I feel like I was just in a sitcom scene!
My boyfriend is coming over for dinner tonight. He’s sleeping over so tomorrow morning we can head off to my folks’ place for Thanksgiving. I’ve had to do some rearranging; as I have a day bed, I took the main and trundle mattresses and put them on the floor. I’ve covered them and have a fairly decent makeshift double bed for the two of us tonight.
To get a full visual, I live in a large studio apartment–you walk in and see the entire lay of the land. The “bed” was in the central area, impossible to miss.
Anyway, I found some condoms (unused, thank you very much) that we won’t be using because they don’t fit. So, being easily amused, I inflated a few and had them on the bed.
Eh? Bri’s in class for another hour and a half, that can’t be him… I peek through the peephole, and it’s my upstairs neighbor (who is also a friend from college). I open, she comes in all frazzled because her hubby forgot to leave her a key and she’s locked out. I invite her in, only to turn around and instantly recall there are inflated (and still packaged) condoms everywhere.

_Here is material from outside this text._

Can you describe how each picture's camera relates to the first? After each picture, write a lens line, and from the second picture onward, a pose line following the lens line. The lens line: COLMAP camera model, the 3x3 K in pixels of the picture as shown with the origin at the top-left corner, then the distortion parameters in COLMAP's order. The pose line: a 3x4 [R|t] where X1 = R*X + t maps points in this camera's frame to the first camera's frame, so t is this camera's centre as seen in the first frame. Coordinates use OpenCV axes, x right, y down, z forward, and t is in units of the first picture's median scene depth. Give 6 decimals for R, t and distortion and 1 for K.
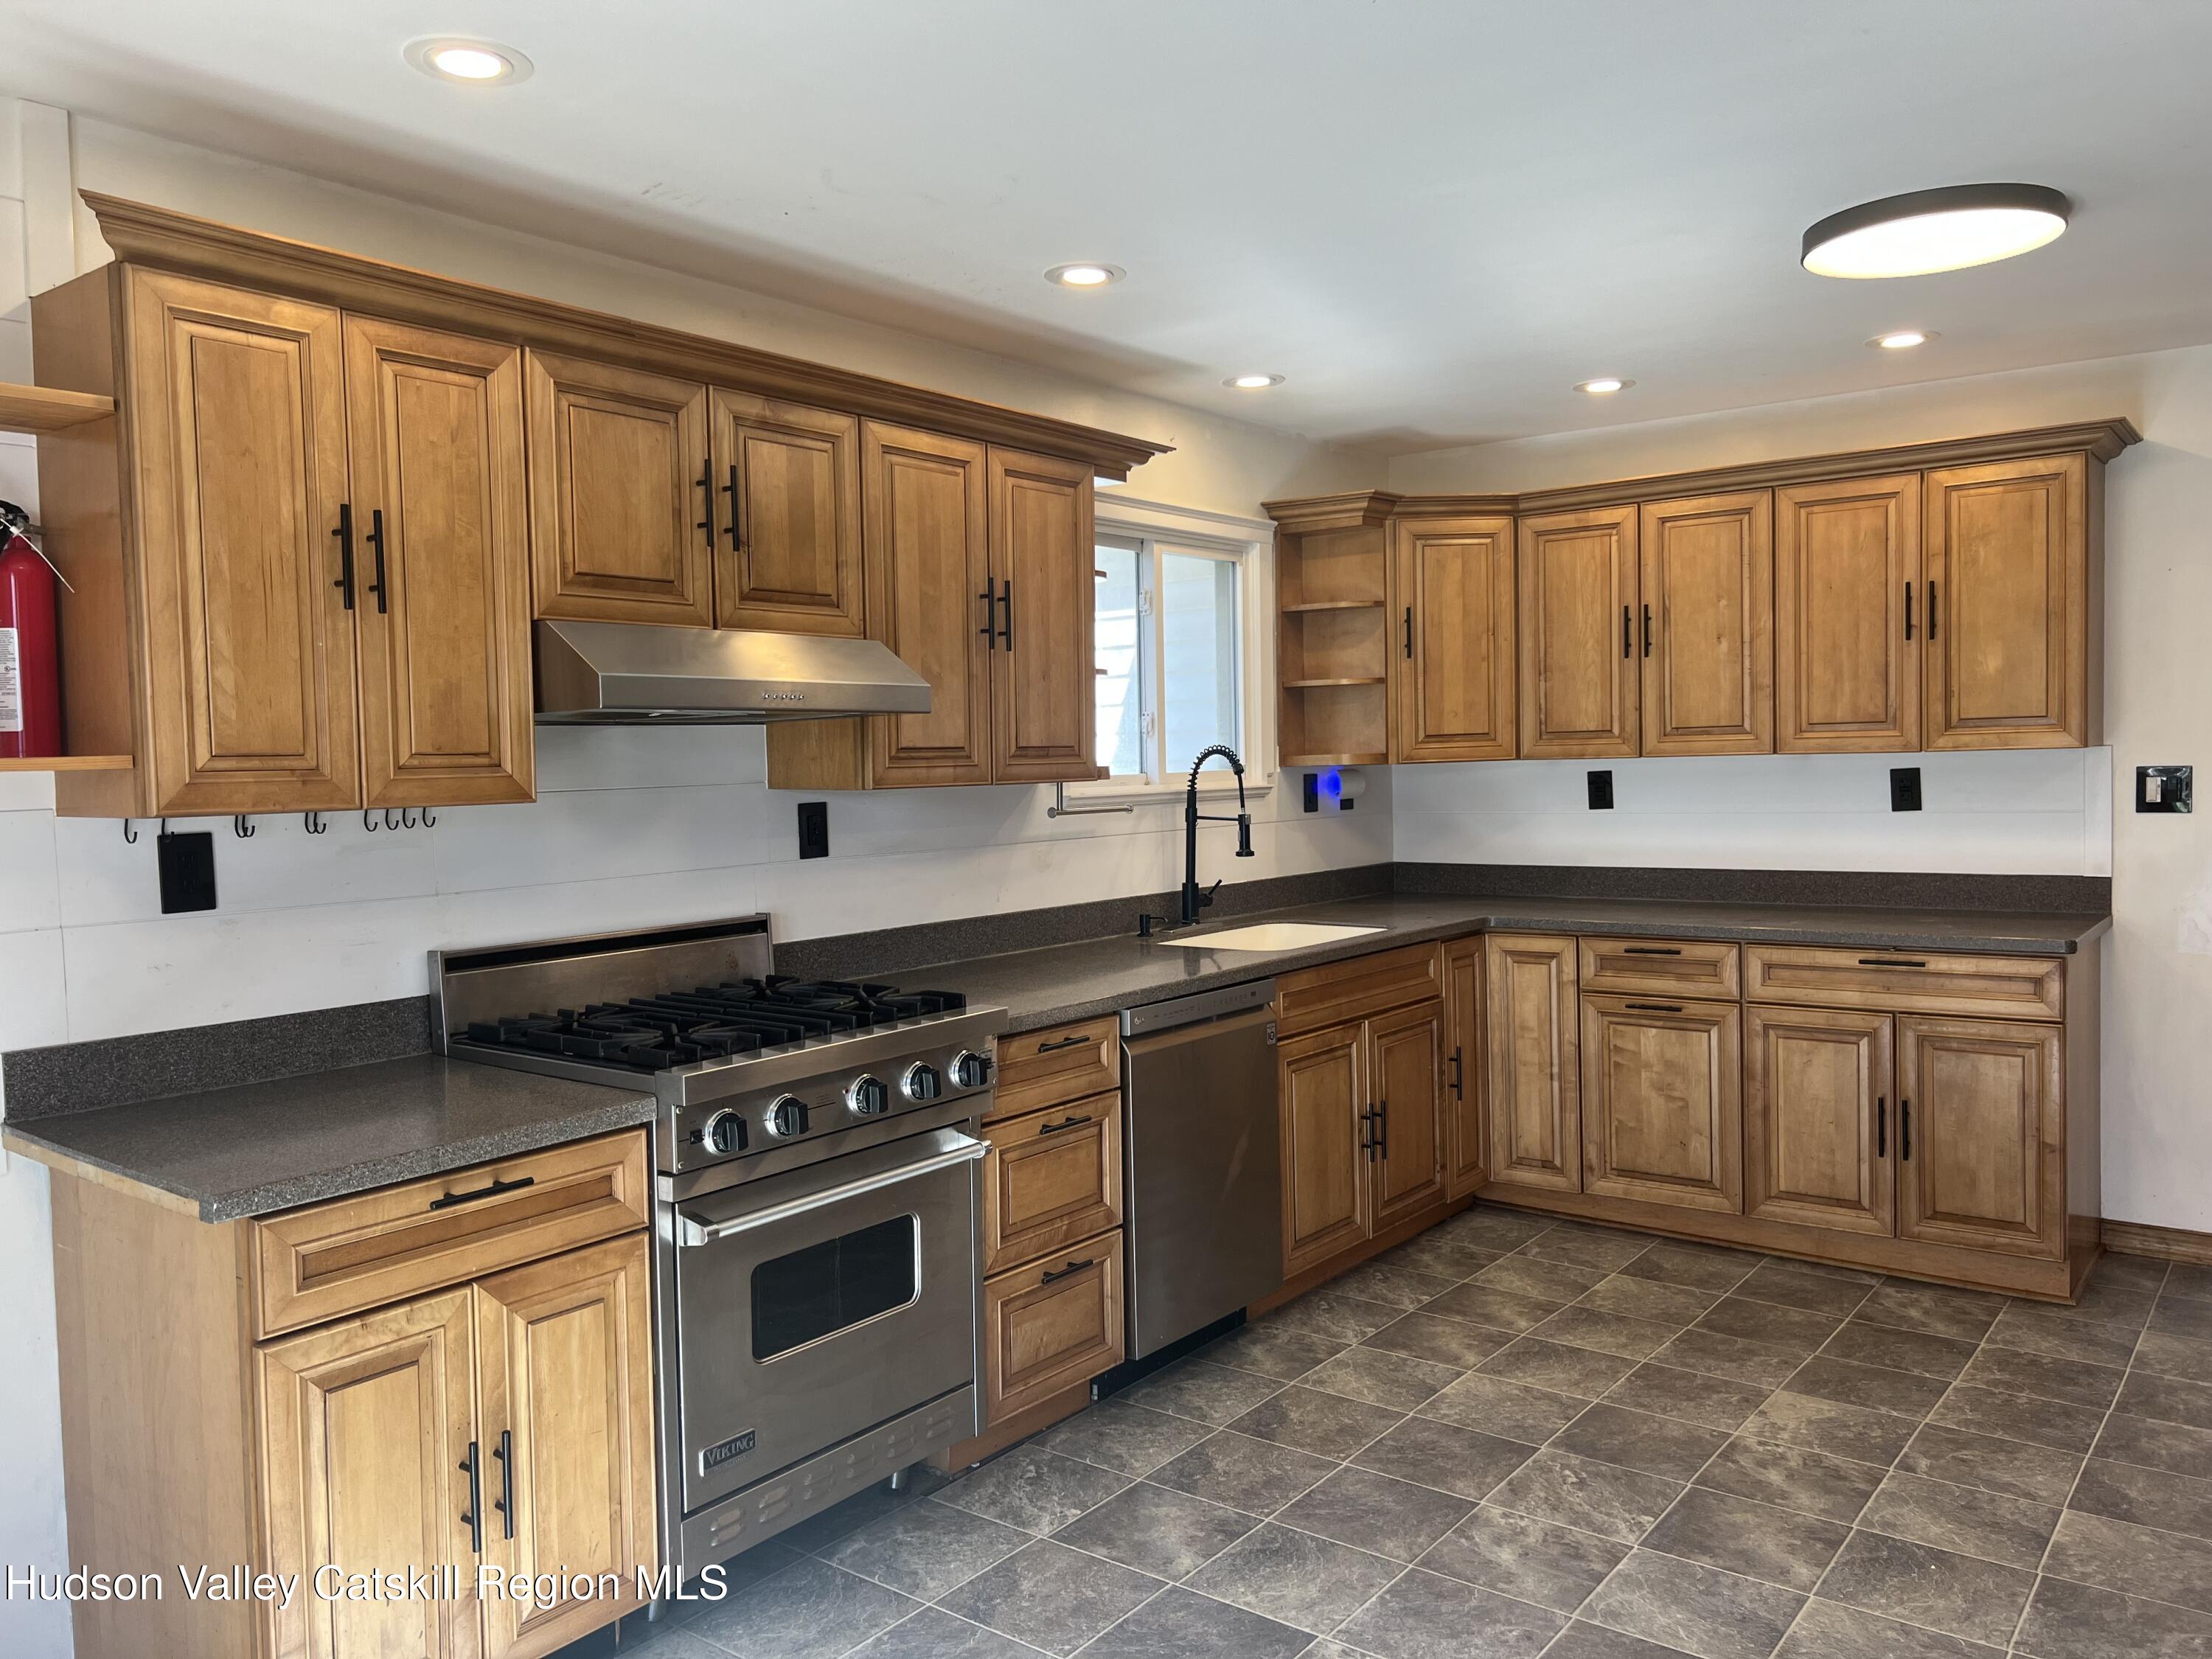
lens RADIAL K [[1639.8, 0, 1108.6], [0, 1639.8, 824.9], [0, 0, 1]] dist [0.001487, -0.002094]
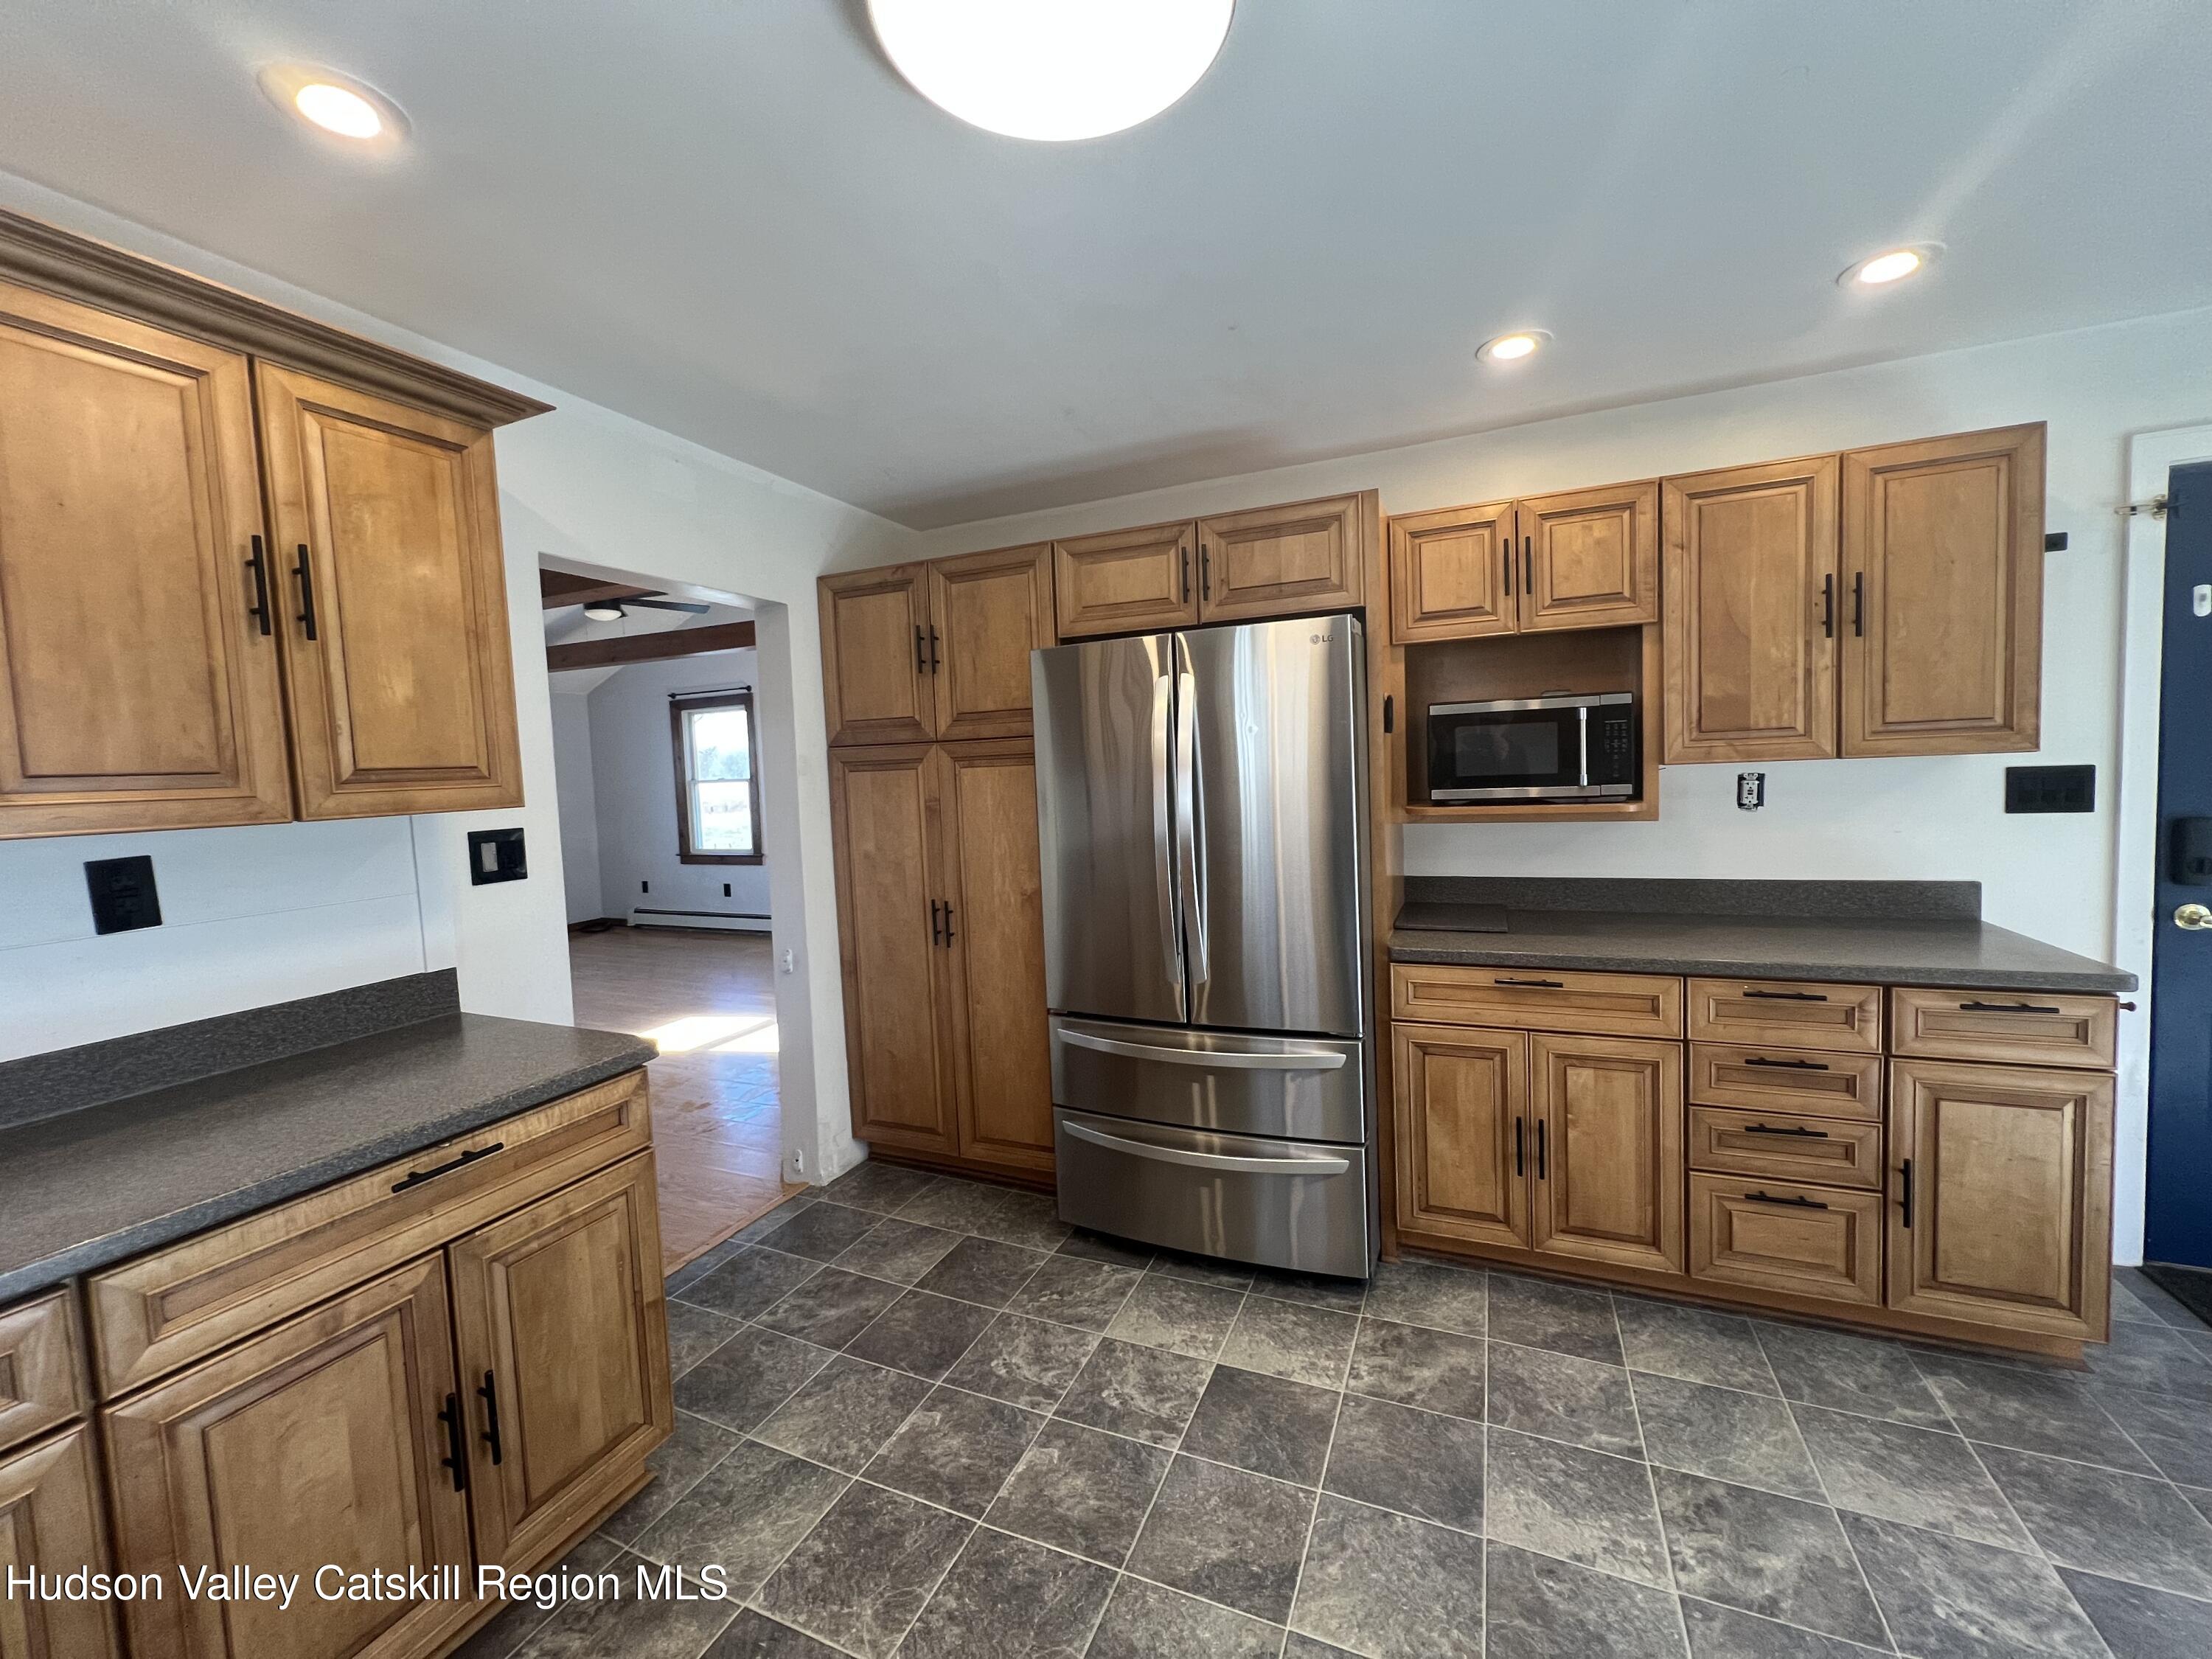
lens RADIAL K [[873.4, 0, 1104.2], [0, 873.4, 824.6], [0, 0, 1]] dist [-0.013508, -0.000111]
pose [[-0.242010, -0.032782, 0.969720, 0.086130], [0.083177, 0.995049, 0.054397, -0.028181], [-0.966702, 0.093823, -0.238085, 0.611580]]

I try to stealthfully direct her attention to the kitchen (“Let me get you a drink”), but on the desk next to the counter is the box of condoms. It was all pretty hard to miss.

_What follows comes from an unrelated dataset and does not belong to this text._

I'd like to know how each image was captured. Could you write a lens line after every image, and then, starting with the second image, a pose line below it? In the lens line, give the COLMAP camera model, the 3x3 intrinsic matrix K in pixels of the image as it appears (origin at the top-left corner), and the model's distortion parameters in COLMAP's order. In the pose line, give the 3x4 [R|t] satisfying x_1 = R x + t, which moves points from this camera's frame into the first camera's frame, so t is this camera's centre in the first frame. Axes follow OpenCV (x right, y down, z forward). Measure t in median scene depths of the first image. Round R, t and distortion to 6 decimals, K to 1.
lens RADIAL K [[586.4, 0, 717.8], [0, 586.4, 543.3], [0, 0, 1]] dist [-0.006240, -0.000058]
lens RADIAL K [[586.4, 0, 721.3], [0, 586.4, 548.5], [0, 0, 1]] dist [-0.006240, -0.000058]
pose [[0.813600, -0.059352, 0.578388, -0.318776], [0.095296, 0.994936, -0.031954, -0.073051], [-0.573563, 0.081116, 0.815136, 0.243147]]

She isn’t exactly a prude, I don’t think; though we both attended a Christian university, I do know she lived with her hubby before getting married, so I don’t think I appalled or offended her. I’m sure I amused her, though!
As soon as she got the key from management and left, I burst out laughing. Wow.
I used to think the world was against me. Now I know better. Some of the smaller countries are neutral.